TASK
Write out the lines below unchanged, starting with the line that contains "грузчик-стропальщик" and going on through the line that contains "Требования к ПО", both included.

THE INPUT
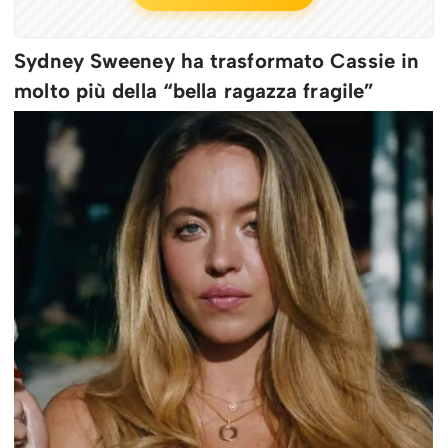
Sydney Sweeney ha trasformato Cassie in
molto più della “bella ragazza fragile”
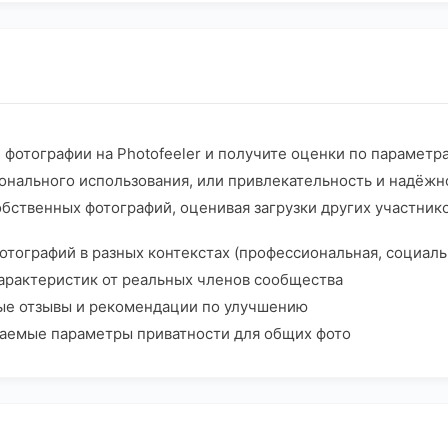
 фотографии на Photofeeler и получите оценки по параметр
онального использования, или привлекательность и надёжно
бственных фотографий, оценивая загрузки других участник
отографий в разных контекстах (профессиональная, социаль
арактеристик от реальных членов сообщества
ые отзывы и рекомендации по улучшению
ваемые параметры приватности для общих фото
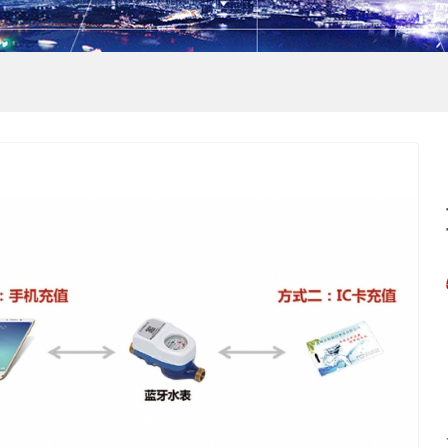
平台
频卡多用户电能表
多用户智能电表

* * *

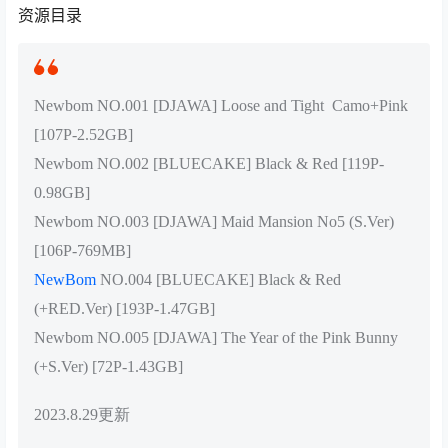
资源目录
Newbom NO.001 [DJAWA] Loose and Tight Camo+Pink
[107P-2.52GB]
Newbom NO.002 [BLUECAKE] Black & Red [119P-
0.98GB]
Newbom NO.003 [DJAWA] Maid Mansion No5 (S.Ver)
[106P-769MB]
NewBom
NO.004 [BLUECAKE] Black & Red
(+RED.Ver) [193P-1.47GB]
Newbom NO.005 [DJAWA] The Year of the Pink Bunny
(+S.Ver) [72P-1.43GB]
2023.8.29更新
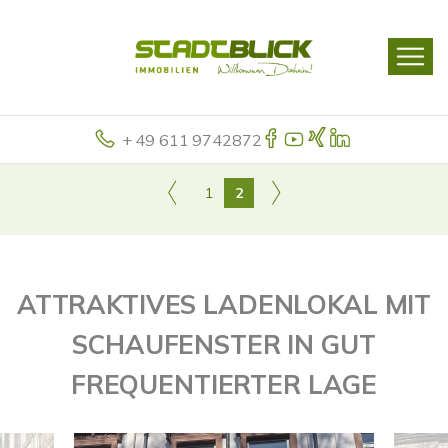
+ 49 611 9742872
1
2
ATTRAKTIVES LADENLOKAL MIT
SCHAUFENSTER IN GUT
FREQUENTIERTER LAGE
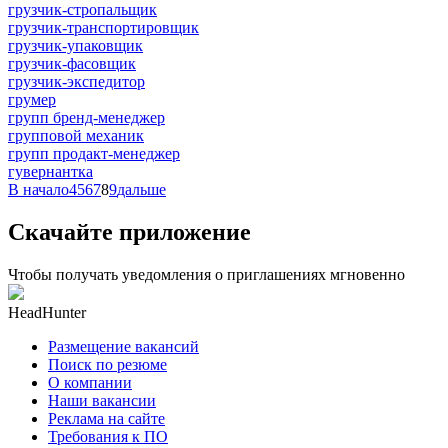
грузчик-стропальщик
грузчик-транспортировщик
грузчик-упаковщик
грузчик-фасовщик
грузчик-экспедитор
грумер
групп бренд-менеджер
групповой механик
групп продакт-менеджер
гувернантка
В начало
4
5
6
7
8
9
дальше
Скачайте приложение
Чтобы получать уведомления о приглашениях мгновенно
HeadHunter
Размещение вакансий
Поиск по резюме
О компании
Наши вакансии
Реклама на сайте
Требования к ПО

SOLVED PROBLEM
грузчик-стропальщик
грузчик-транспортировщик
грузчик-упаковщик
грузчик-фасовщик
грузчик-экспедитор
грумер
групп бренд-менеджер
групповой механик
групп продакт-менеджер
гувернантка
В начало
4
5
6
7
8
9
дальше
Скачайте приложение
Чтобы получать уведомления о приглашениях мгновенно
HeadHunter
Размещение вакансий
Поиск по резюме
О компании
Наши вакансии
Реклама на сайте
Требования к ПО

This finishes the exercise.